» SELECTED PASSAGE
# Goats per Acre



## GoldenSeal (Sep 14, 2010)

Anyone know how many goats you should own per acre? I have nine acres with ten goats. I have probably five acres in bush so the goats kind of neglect the hay put out in the spring/summer/fall. I know with cattle it's 1 per acre. I want about 12-15 does, 3 bucks, and 3-6 FF's eventually.


----------



## SDK (Jun 26, 2008)

that's more than enough room for the animals you want to have


----------



## StaceyRosado (Oct 5, 2007)

I agree. You can do like 6 standard size goats per acre if you are relying on pasture alone to keep them fed, more goats if you are feeding hay as their full diet.


----------



## GoldenSeal (Sep 14, 2010)

The don't touch the hay in the warmer months, I've tried to get them to eat it. I just let them roam my property because I don't have fencing. I CANNOT wait to get it next year, sheesh they're annoying sometimes. They like to sit right in front of the RV and yell when *they* think it's time to milk.

» YOUR OBJECTIVE
Carry on the forum thread about how many goats to keep per acre, starting after its final post. The lines after this text aren't needed for anything here.

» PROVIDED MATERIAL
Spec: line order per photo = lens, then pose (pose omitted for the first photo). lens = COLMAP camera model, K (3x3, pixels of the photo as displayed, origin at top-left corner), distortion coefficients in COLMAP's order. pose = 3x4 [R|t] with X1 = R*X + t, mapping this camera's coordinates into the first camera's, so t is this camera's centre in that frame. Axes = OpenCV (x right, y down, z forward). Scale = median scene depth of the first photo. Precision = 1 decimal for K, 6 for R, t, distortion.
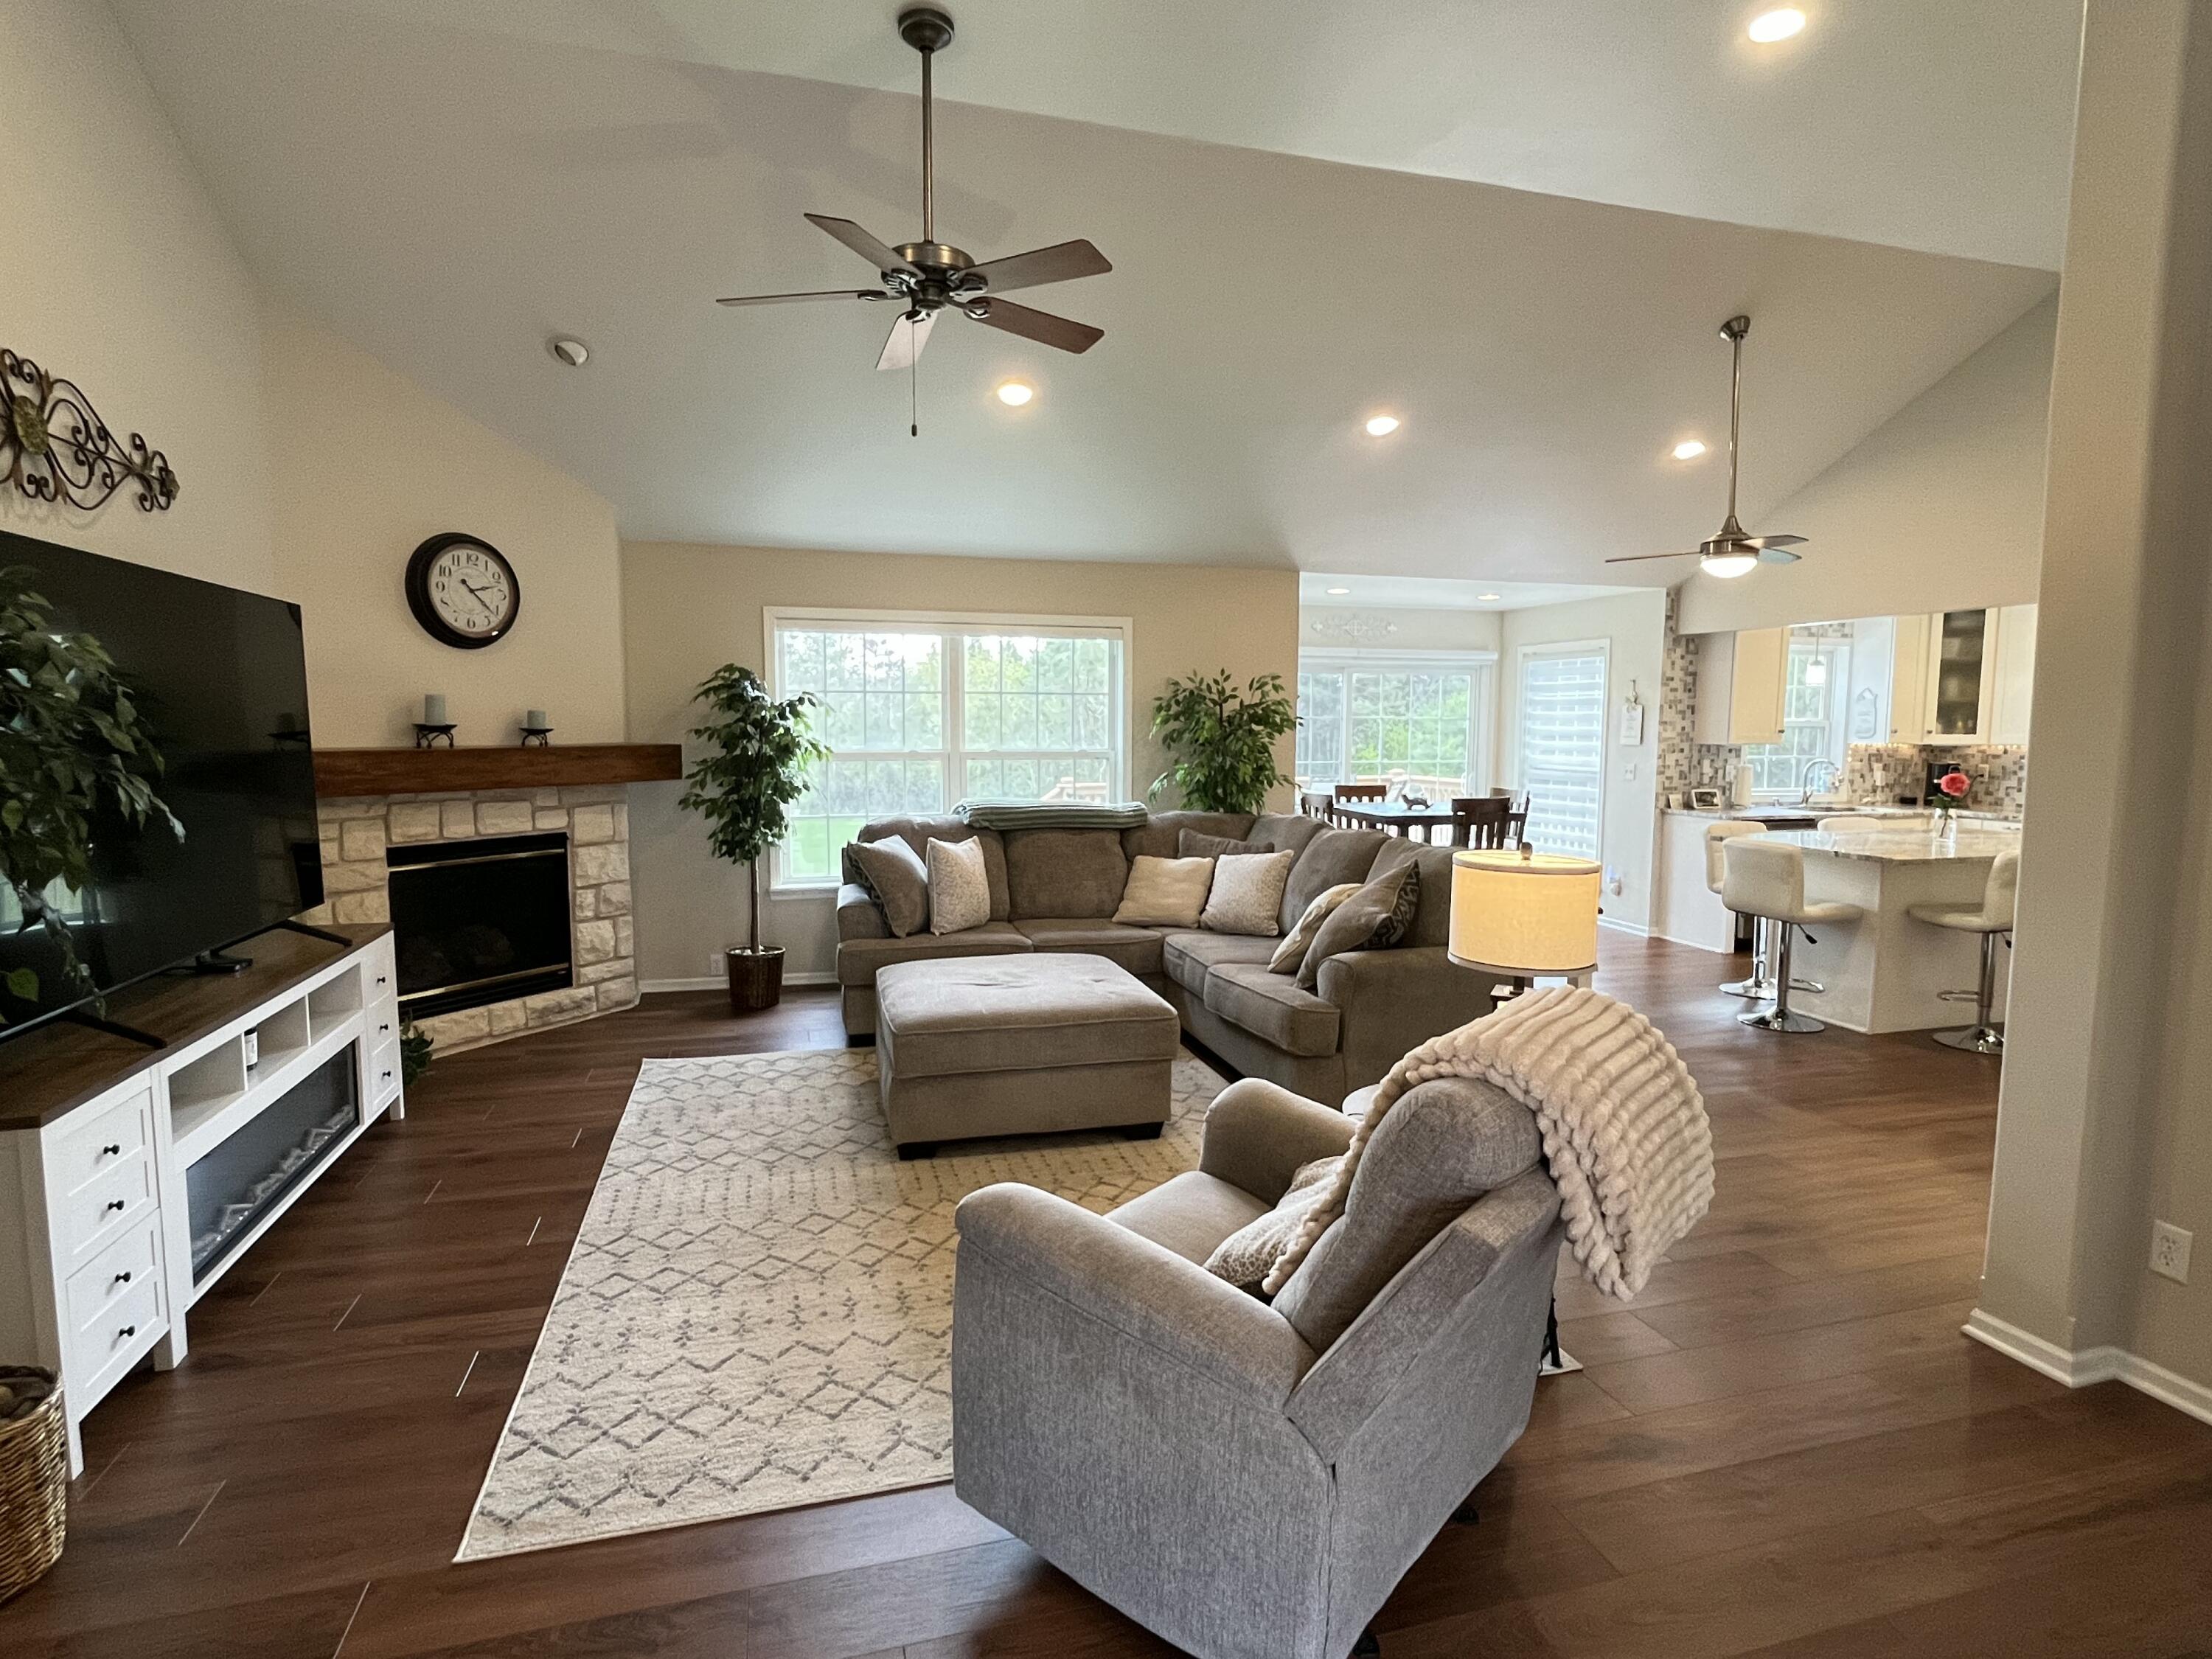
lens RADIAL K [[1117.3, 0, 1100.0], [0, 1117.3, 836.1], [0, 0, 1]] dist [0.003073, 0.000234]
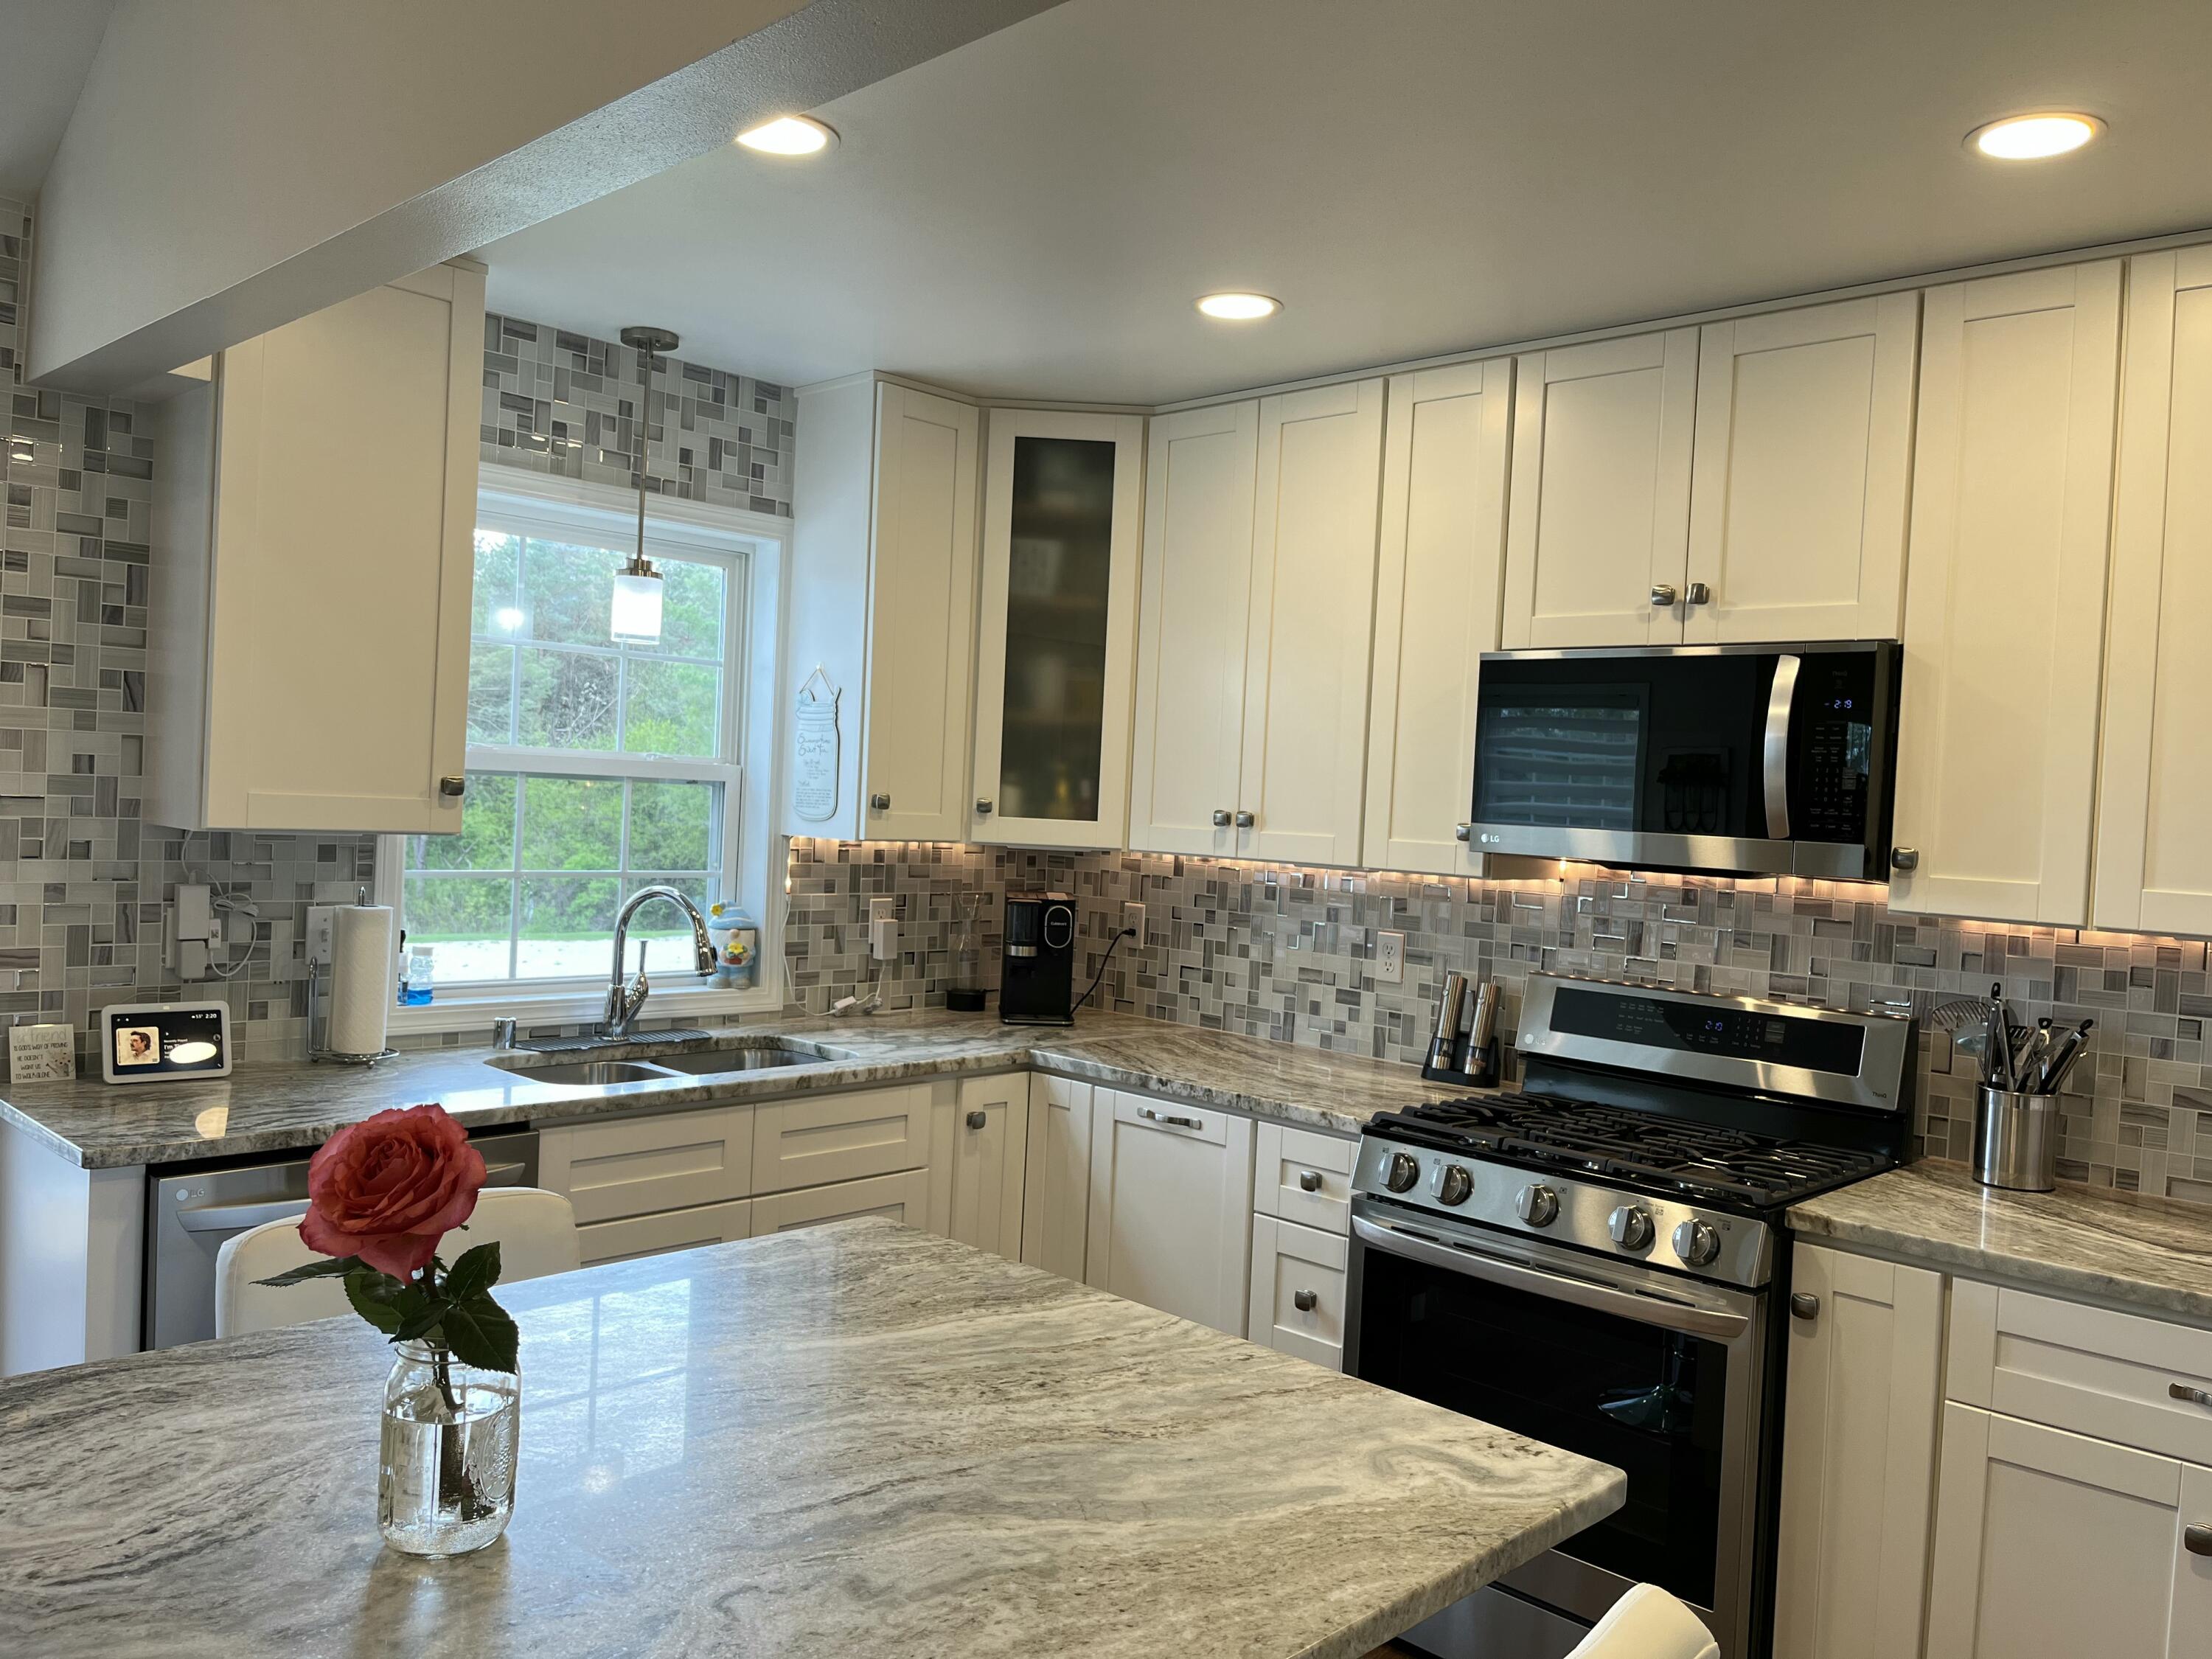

» WRITTEN ANSWER
Thanks for the replies. I was hoping that I would have enough for them. I like them to have a ton of space to roam.


----------



## FunnyRiverFarm (Sep 13, 2008)

GoldenSeal said:


> The don't touch the hay in the warmer months, I've tried to get them to eat it. I just let them roam my property because I don't have fencing.


Well, that figures! My 6 goats have over 20 acres to browse and they still want hay! LOL!


----------



## Oat Bucket Farm (Dec 14, 2009)

I don't have even one full acre and I have three goats, so you should be fine.


----------



## GoldenSeal (Sep 14, 2010)

I'll probably have have 20-30 goats at the most. I can't wait until I get my herd expanding! So exciting!!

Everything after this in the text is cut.